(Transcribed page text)

::::

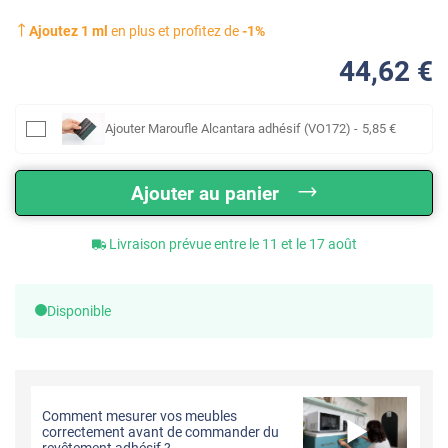
Ajoutez
1
ml
en plus et profitez de
-
1
%
44
,62
€
Ajouter
Maroufle Alcantara adhésif (VO172)
-
5
,85
€
Ajouter au panier
Livraison prévue entre le 11 et le 17 août
Disponible
Comment mesurer vos meubles
correctement avant de commander du
revêtement adhésif ?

::::

- About this exercise -
Set down every line above word for word, leaving the pictures out of your answer.

- Problem solution -
Ajoutez
1
ml
en plus et profitez de
-
1
%
44
,62
€
Ajouter
Maroufle Alcantara adhésif (VO172)
-
5
,85
€
Ajouter au panier
Livraison prévue entre le 11 et le 17 août
Disponible
Comment mesurer vos meubles
correctement avant de commander du
revêtement adhésif ?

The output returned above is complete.